* _Page excerpt_
Nanomatrix 216 may be formed from powder particles 12 having single
layer and multilayer coating layers 16. This design flexibility
provides a large number of material combinations, particularly in
the case of multilayer coating layers 16, that can be utilized to
tailor the cellular nanomatrix 216 and composition of nanomatrix
material 220 by controlling the interaction of the coating layer
constituents, both within a given layer, as well as between a
coating layer 16 and the particle core 14 with which it is
associated or a coating layer 16 of an adjacent powder particle 12.
Several exemplary embodiments that demonstrate this flexibility are
provided below.
As illustrated in FIG. 10, in an exemplary embodiment, powder
compact 200 is formed from powder particles 12 where the coating
layer 16 comprises a single layer, and the resulting nanomatrix 216
between adjacent ones of the plurality of dispersed particles 214
comprises the single metallic coating layer 16 of one powder
particle 12, a bond layer 219 and the single coating layer 16 of
another one of the adjacent powder particles 12. The thickness (t)
of bond layer 219 is determined by the extent of the interdiffusion
between the single metallic coating layers 16, and may encompass
the entire thickness of nanomatrix 216 or only a portion thereof.
In one exemplary embodiment of powder compact 200 formed using a
single layer powder 10, powder compact 200 may include dispersed
particles 214 comprising Mg, Al, Zn or Mn, or a combination
thereof, as described herein, and nanomatrix 216 may include Al,
Zn, Mn, Mg, Mo, W, Cu, Fe, Si, Ca, Co, Ta, Re or Ni, or an oxide,
carbide or nitride thereof, or a combination of any of the
aforementioned materials, including combinations where the
nanomatrix material 220 of cellular nanomatrix 216, including bond
layer 219, has a chemical composition and the core material 218 of
dispersed particles 214 has a chemical composition that is
different than the chemical composition of nanomatrix material 216.
The difference in the chemical composition of the nanomatrix
material 220 and the core material 218 may be used to provide
selectable and controllable dissolution in response to a change in
a property of a wellbore, including a wellbore fluid, as described
herein. In a further exemplary embodiment of a powder compact 200
formed from a powder 10 having a single coating layer
configuration, dispersed particles 214 include Mg, Al, Zn or Mn, or
a combination thereof, and the cellular nanomatrix 216 includes Al
or Ni, or a combination thereof.

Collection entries
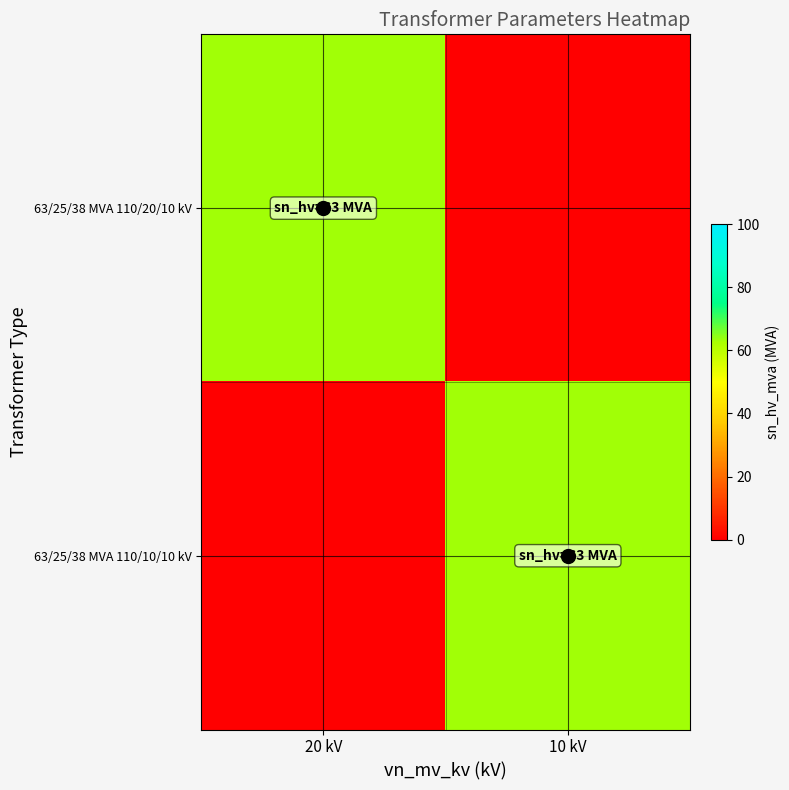

Reading right to left, what are all the values shown in this chart?

63/25/38 MVA 110/20/10 kV: 10 kV=0	20 kV=63
63/25/38 MVA 110/10/10 kV: 10 kV=63	20 kV=0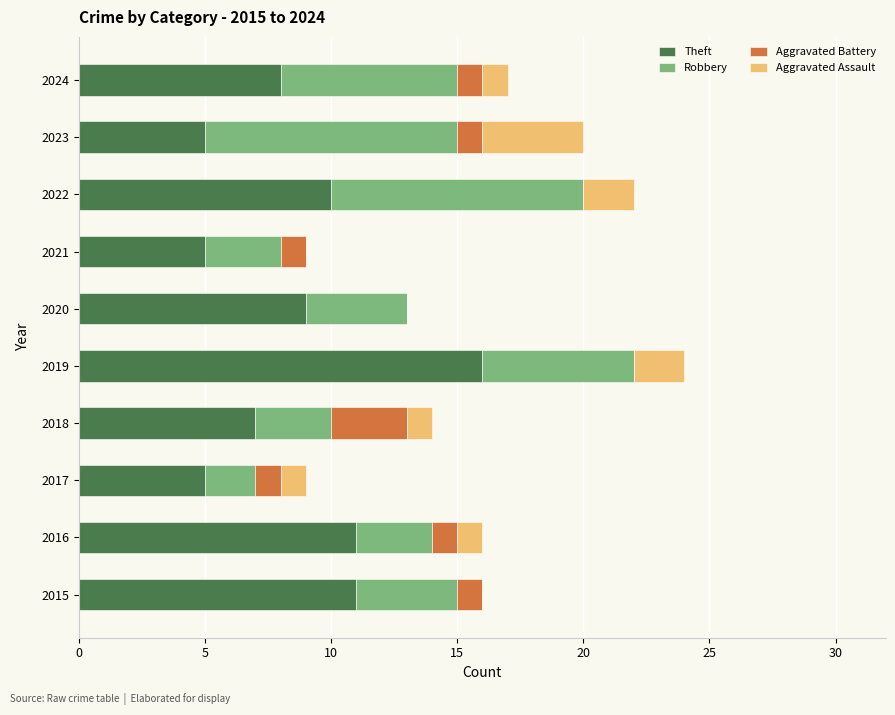

Which category has the highest value in the Theft series?

2019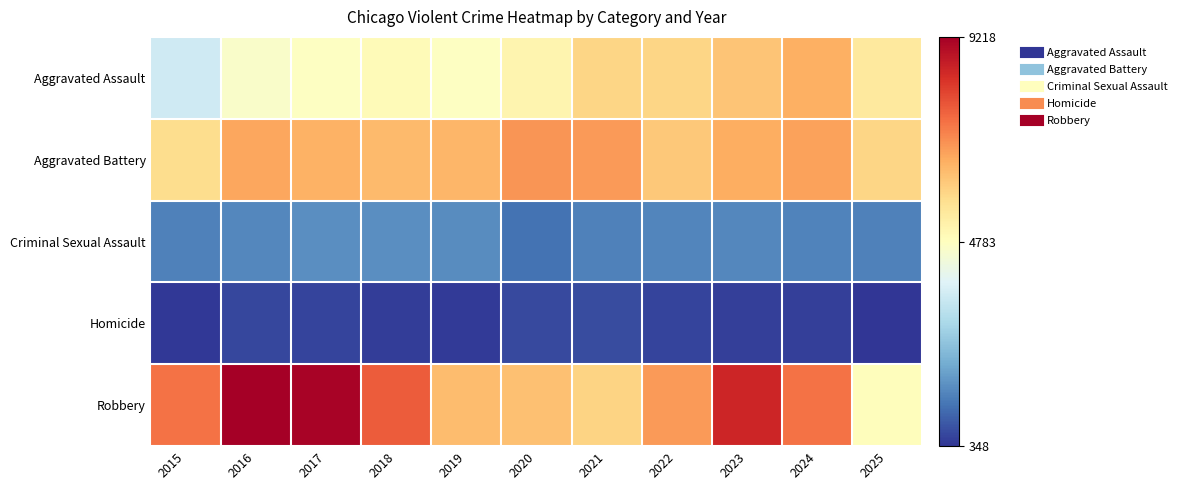

At which category is the sum across all series the highest?

2023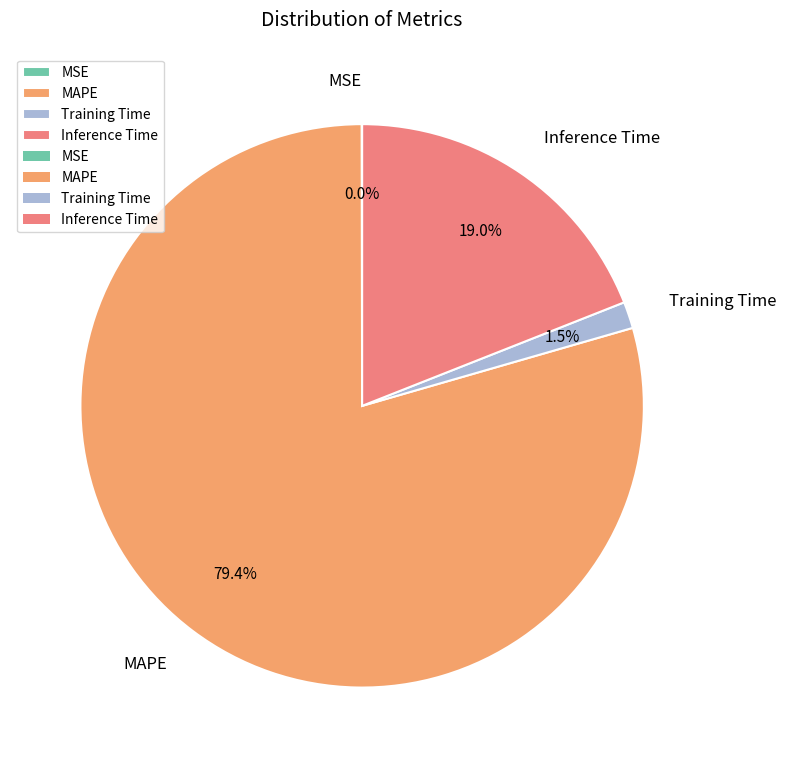

Does any single category account for the majority?

Yes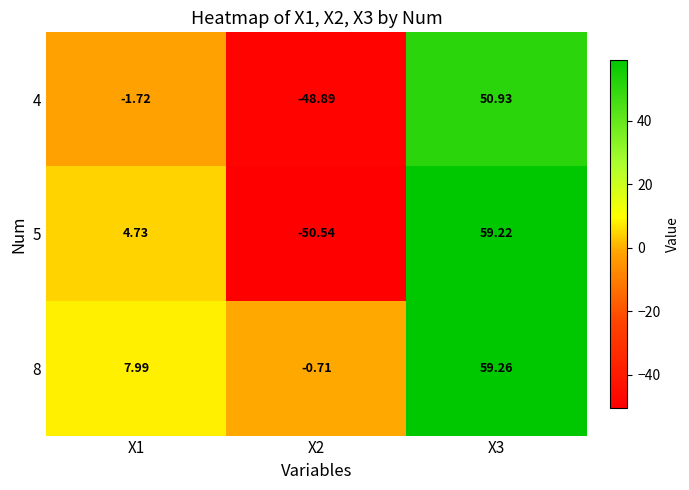

Rank the series by their maximum value, from lowest to highest.

4, 5, 8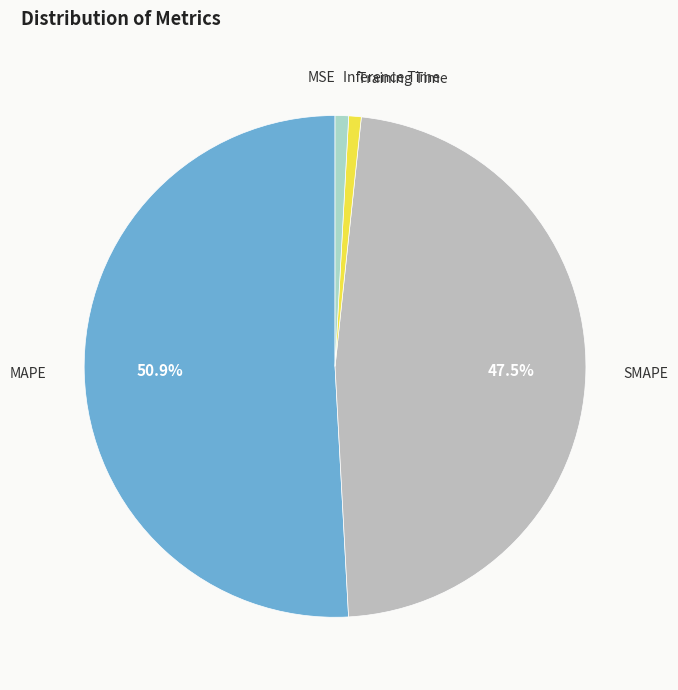

Which has a higher value, SMAPE or Training Time?

SMAPE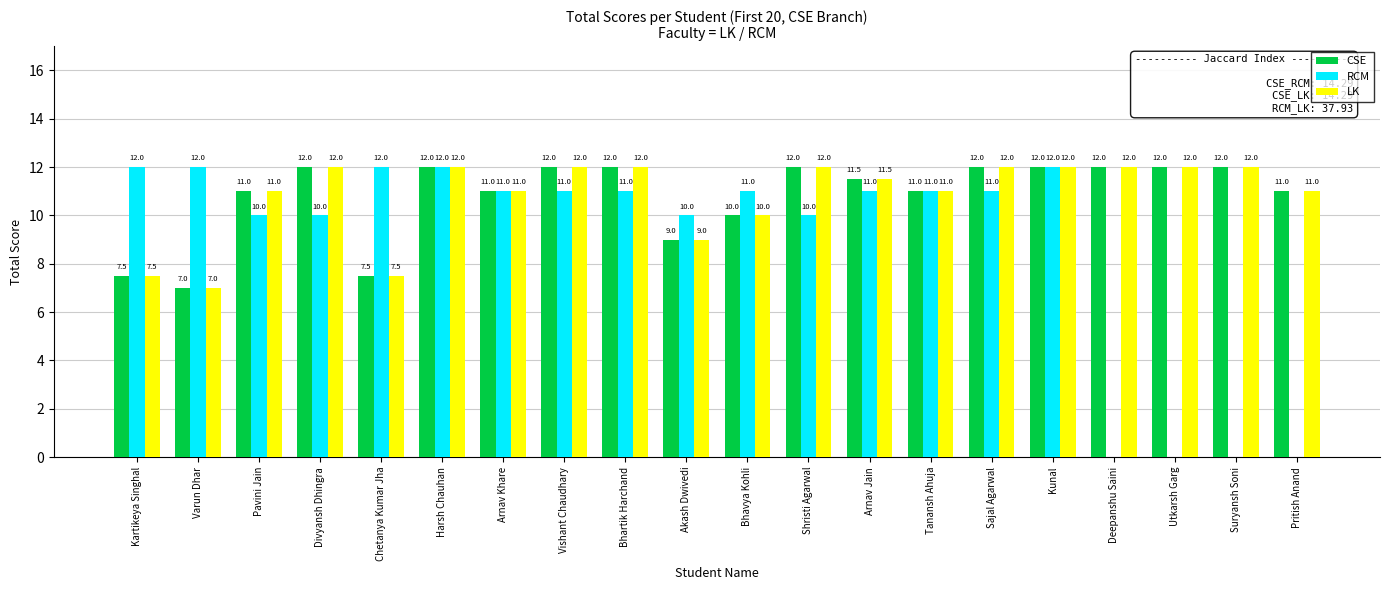

Reading left to right, what are all the values shown in this chart?

CSE: Kartikeya Singhal=7.5	Varun Dhar=7.0	Pavini Jain=11.0	Divyansh Dhingra=12.0	Chetanya Kumar Jha=7.5	Harsh Chauhan=12.0	Arnav Khare=11.0	Vishant Chaudhary=12.0	Bhartik Harchand=12.0	Akash Dwivedi=9.0	Bhavya Kohli=10.0	Shristi Agarwal=12.0	Arnav Jain=11.5	Tanansh Ahuja=11.0	Sajal Agarwal=12.0	Kunal=12.0	Deepanshu Saini=12.0	Utkarsh Garg=12.0	Suryansh Soni=12.0	Pritish Anand=11.0
RCM: Kartikeya Singhal=12.0	Varun Dhar=12.0	Pavini Jain=10.0	Divyansh Dhingra=10.0	Chetanya Kumar Jha=12.0	Harsh Chauhan=12.0	Arnav Khare=11.0	Vishant Chaudhary=11.0	Bhartik Harchand=11.0	Akash Dwivedi=10.0	Bhavya Kohli=11.0	Shristi Agarwal=10.0	Arnav Jain=11.0	Tanansh Ahuja=11.0	Sajal Agarwal=11.0	Kunal=12.0	Deepanshu Saini=0.0	Utkarsh Garg=0.0	Suryansh Soni=0.0	Pritish Anand=0.0
LK: Kartikeya Singhal=7.5	Varun Dhar=7.0	Pavini Jain=11.0	Divyansh Dhingra=12.0	Chetanya Kumar Jha=7.5	Harsh Chauhan=12.0	Arnav Khare=11.0	Vishant Chaudhary=12.0	Bhartik Harchand=12.0	Akash Dwivedi=9.0	Bhavya Kohli=10.0	Shristi Agarwal=12.0	Arnav Jain=11.5	Tanansh Ahuja=11.0	Sajal Agarwal=12.0	Kunal=12.0	Deepanshu Saini=12.0	Utkarsh Garg=12.0	Suryansh Soni=12.0	Pritish Anand=11.0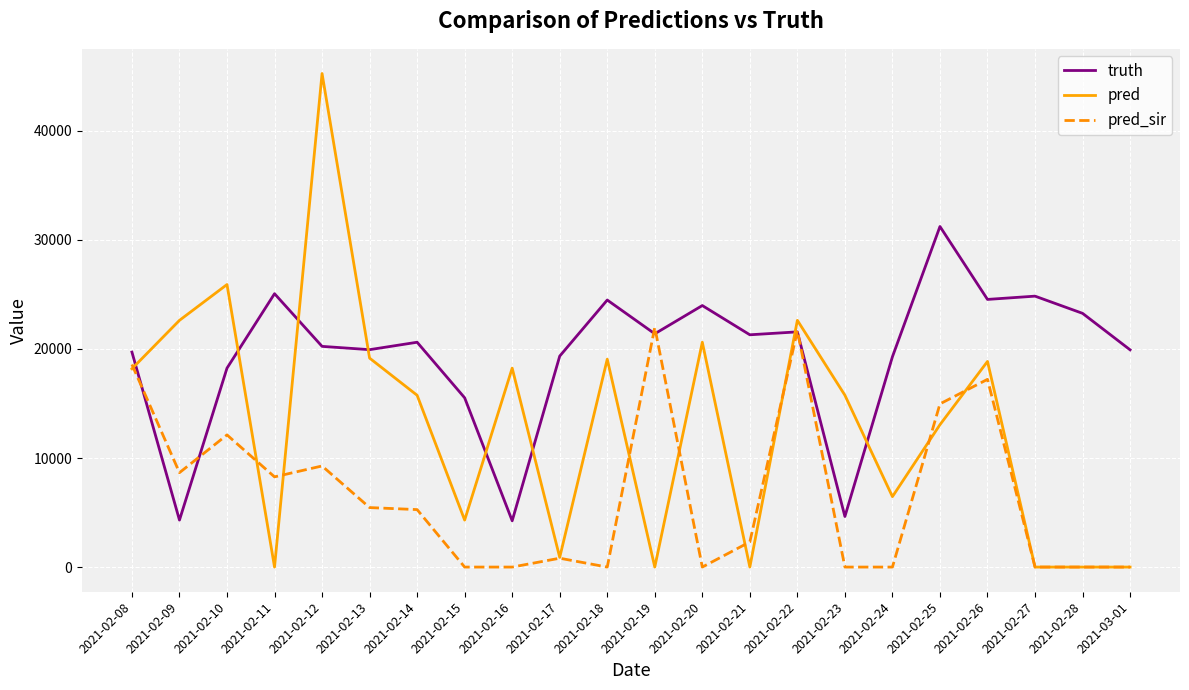

Is the value of truth at 2021-02-21 greater than the value of pred_sir at 2021-02-14?

Yes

* _Job A_
In the powder compact excerpt, which metals may the dispersed particles 214 include in the single-layer embodiments?
* _Job B_
According to the powder compact excerpt, why might the nanomatrix material 220 and the core material 218 differ in chemical composition? Answer in one to three sentences.
* _Job C_
Carry the powder compact and nanomatrix text forward from its final sentence.

* _Result A_
Mg, Al, Zn and Mn

* _Result B_
The difference in chemical composition can provide selectable and controllable dissolution. This dissolution responds to a change in a property of a wellbore, including a wellbore fluid.

* _Result C_
As illustrated in FIG. 15, in another exemplary embodiment, powder
compact 200 is formed from powder particles 12 where the coating
layer 16 comprises a multilayer coating layer 16 having a plurality
of coating layers, and the resulting nanomatrix 216 between
adjacent ones of the plurality of dispersed particles 214 comprises
the plurality of layers (t) comprising the coating layer 16 of one
particle 12, a bond layer 219, and the plurality of layers
comprising the coating layer 16 of another one of powder particles
12. In FIG. 15, this is illustrated with a two-layer metallic
coating layer 16, but it will be understood that the plurality of
layers of multi-layer metallic coating layer 16 may include any
desired number of layers. The thickness (t) of the bond layer 219
is again determined by the extent of the interdiffusion between the
plurality of layers of the respective coating layers 16, and may
encompass the entire thickness of nanomatrix 216 or only a portion
thereof. In this embodiment, the plurality of layers comprising
each coating layer 16 may be used to control interdiffusion and
formation of bond layer 219 and thickness (t).
In one exemplary embodiment of a powder compact 200 made using
powder particles 12 with multilayer coating layers 16, the compact
includes dispersed particles 214 comprising Mg, Al, Zn or Mn, or a
combination thereof, as described herein, and nanomatrix 216
comprises a cellular network of sintered two-layer coating layers
16, as shown in FIG. 3, comprising first layers 22 that are
disposed on the dispersed particles 214 and a second layers 24 that
are disposed on the first layers 22. First layers 22 include Al or
Ni, or a combination thereof, and second layers 24 include Al, Zn,
Mn, Mg, Mo, W, Cu, Fe, Si, Ca, Co, Ta, Re or Ni, or a combination
thereof. In these configurations, materials of dispersed particles
214 and multilayer coating layer 16 used to form nanomatrix 216 are
selected so that the chemical compositions of adjacent materials
are different (e.g. dispersed particle/first layer and first
layer/second layer).
In another exemplary embodiment of a powder compact 200 made using
powder particles 12 with multilayer coating layers 16, the compact
includes dispersed particles 214 comprising Mg, Al, Zn or Mn, or a
combination thereof, as described herein, and nanomatrix 216
comprises a cellular network of sintered three-layer metallic
coating layers 16, as shown in FIG. 4, comprising first layers 22
that are disposed on the dispersed particles 214, second layers 24
that are disposed on the first layers 22 and third layers 26 that
are disposed on the second layers 24. First layers 22 include Al or
Ni, or a combination thereof; second layers 24 include Al, Zn, Mn,
Mg, Mo, W, Cu, Fe, Si, Ca, Co, Ta, Re or Ni, or an oxide, nitride
or carbide thereof, or a combination of any of the aforementioned
second layer materials; and the third layers include Al, Zn, Mn,
Mg, Mo, W, Cu, Fe, Si, Ca, Co, Ta, Re or Ni, or a combination
thereof. The selection of materials is analogous to the selection
considerations described herein for powder compact 200 made using
two-layer coating layer powders, but must also be extended to
include the material used for the third coating layer.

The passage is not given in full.